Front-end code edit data
== Segment start ==

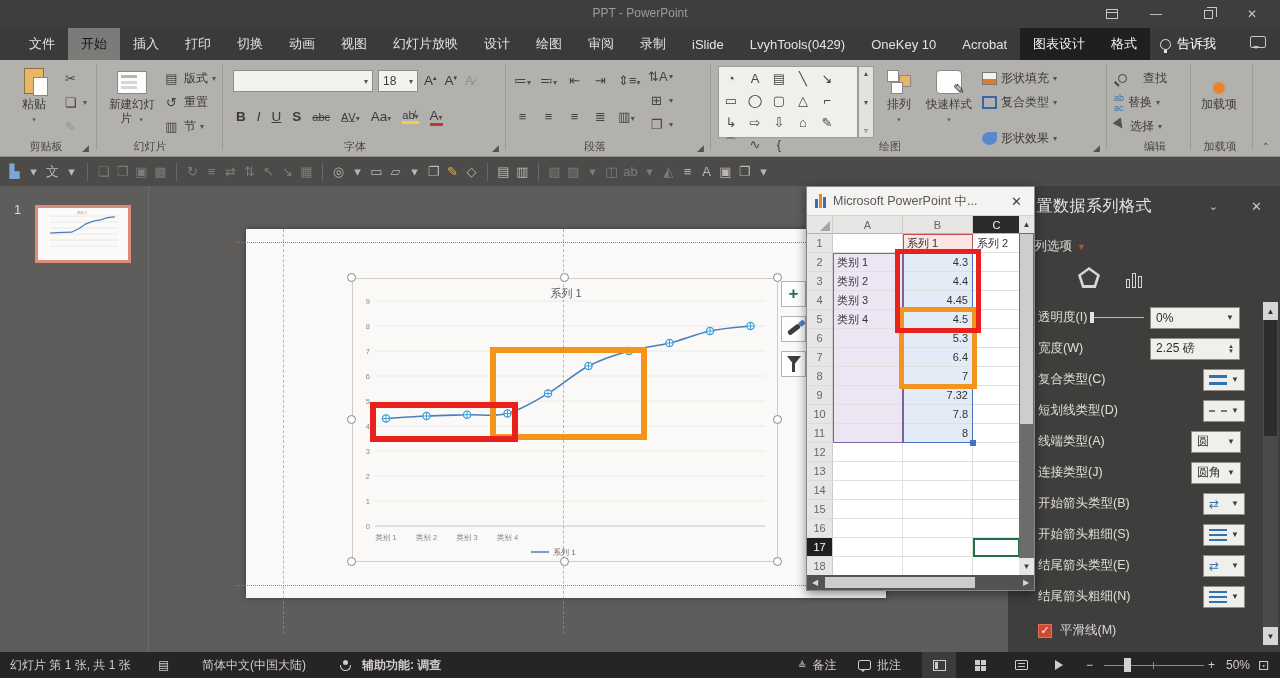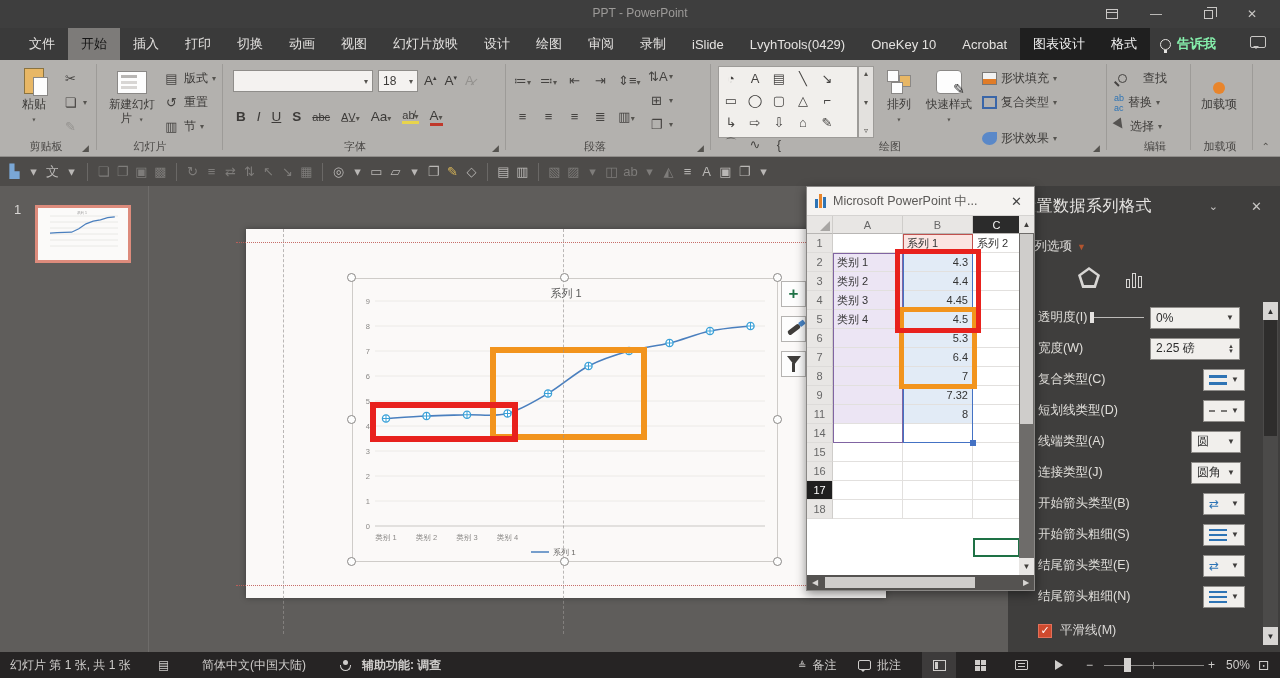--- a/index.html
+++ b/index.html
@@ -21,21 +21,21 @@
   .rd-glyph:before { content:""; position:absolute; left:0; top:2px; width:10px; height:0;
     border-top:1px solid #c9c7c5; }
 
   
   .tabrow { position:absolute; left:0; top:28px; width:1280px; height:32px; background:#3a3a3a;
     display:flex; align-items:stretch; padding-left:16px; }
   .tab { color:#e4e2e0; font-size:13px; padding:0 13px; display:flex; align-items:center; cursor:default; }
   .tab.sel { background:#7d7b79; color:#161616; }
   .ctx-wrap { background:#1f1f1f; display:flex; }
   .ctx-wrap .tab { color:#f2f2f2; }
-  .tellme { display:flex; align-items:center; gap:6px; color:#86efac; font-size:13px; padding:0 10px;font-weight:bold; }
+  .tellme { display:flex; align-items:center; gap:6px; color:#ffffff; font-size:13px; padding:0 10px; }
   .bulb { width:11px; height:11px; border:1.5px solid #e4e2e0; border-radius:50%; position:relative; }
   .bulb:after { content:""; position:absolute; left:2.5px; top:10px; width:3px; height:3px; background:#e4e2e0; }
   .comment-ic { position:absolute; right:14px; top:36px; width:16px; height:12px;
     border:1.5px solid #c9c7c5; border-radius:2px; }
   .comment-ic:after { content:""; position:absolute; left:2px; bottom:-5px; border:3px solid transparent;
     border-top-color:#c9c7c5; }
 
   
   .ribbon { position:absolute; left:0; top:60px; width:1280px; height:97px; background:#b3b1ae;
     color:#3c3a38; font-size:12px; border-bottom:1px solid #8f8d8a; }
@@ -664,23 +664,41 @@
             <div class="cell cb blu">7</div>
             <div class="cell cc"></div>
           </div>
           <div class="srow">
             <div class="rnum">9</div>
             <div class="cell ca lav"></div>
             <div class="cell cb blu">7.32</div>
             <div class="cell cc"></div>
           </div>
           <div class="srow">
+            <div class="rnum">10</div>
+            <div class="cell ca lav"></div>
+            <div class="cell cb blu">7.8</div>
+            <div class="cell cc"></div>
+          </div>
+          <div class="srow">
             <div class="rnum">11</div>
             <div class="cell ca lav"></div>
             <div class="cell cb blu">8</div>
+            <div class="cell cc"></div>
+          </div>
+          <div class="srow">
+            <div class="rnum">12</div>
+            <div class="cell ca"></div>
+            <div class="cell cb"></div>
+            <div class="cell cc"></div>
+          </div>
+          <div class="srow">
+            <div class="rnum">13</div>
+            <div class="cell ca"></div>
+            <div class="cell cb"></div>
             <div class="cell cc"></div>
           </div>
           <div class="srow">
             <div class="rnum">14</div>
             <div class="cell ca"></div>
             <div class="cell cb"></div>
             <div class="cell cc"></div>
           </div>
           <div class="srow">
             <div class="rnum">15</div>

== Segment end ==

EXERCISE DESCRIPTION – Would you please repeat each record exactly? Leave the pictures out.

FINISHED EXERCISE –
--- a/index.html
+++ b/index.html
@@ -21,21 +21,21 @@
   .rd-glyph:before { content:""; position:absolute; left:0; top:2px; width:10px; height:0;
     border-top:1px solid #c9c7c5; }
 
   
   .tabrow { position:absolute; left:0; top:28px; width:1280px; height:32px; background:#3a3a3a;
     display:flex; align-items:stretch; padding-left:16px; }
   .tab { color:#e4e2e0; font-size:13px; padding:0 13px; display:flex; align-items:center; cursor:default; }
   .tab.sel { background:#7d7b79; color:#161616; }
   .ctx-wrap { background:#1f1f1f; display:flex; }
   .ctx-wrap .tab { color:#f2f2f2; }
-  .tellme { display:flex; align-items:center; gap:6px; color:#86efac; font-size:13px; padding:0 10px;font-weight:bold; }
+  .tellme { display:flex; align-items:center; gap:6px; color:#ffffff; font-size:13px; padding:0 10px; }
   .bulb { width:11px; height:11px; border:1.5px solid #e4e2e0; border-radius:50%; position:relative; }
   .bulb:after { content:""; position:absolute; left:2.5px; top:10px; width:3px; height:3px; background:#e4e2e0; }
   .comment-ic { position:absolute; right:14px; top:36px; width:16px; height:12px;
     border:1.5px solid #c9c7c5; border-radius:2px; }
   .comment-ic:after { content:""; position:absolute; left:2px; bottom:-5px; border:3px solid transparent;
     border-top-color:#c9c7c5; }
 
   
   .ribbon { position:absolute; left:0; top:60px; width:1280px; height:97px; background:#b3b1ae;
     color:#3c3a38; font-size:12px; border-bottom:1px solid #8f8d8a; }
@@ -664,23 +664,41 @@
             <div class="cell cb blu">7</div>
             <div class="cell cc"></div>
           </div>
           <div class="srow">
             <div class="rnum">9</div>
             <div class="cell ca lav"></div>
             <div class="cell cb blu">7.32</div>
             <div class="cell cc"></div>
           </div>
           <div class="srow">
+            <div class="rnum">10</div>
+            <div class="cell ca lav"></div>
+            <div class="cell cb blu">7.8</div>
+            <div class="cell cc"></div>
+          </div>
+          <div class="srow">
             <div class="rnum">11</div>
             <div class="cell ca lav"></div>
             <div class="cell cb blu">8</div>
+            <div class="cell cc"></div>
+          </div>
+          <div class="srow">
+            <div class="rnum">12</div>
+            <div class="cell ca"></div>
+            <div class="cell cb"></div>
+            <div class="cell cc"></div>
+          </div>
+          <div class="srow">
+            <div class="rnum">13</div>
+            <div class="cell ca"></div>
+            <div class="cell cb"></div>
             <div class="cell cc"></div>
           </div>
           <div class="srow">
             <div class="rnum">14</div>
             <div class="cell ca"></div>
             <div class="cell cb"></div>
             <div class="cell cc"></div>
           </div>
           <div class="srow">
             <div class="rnum">15</div>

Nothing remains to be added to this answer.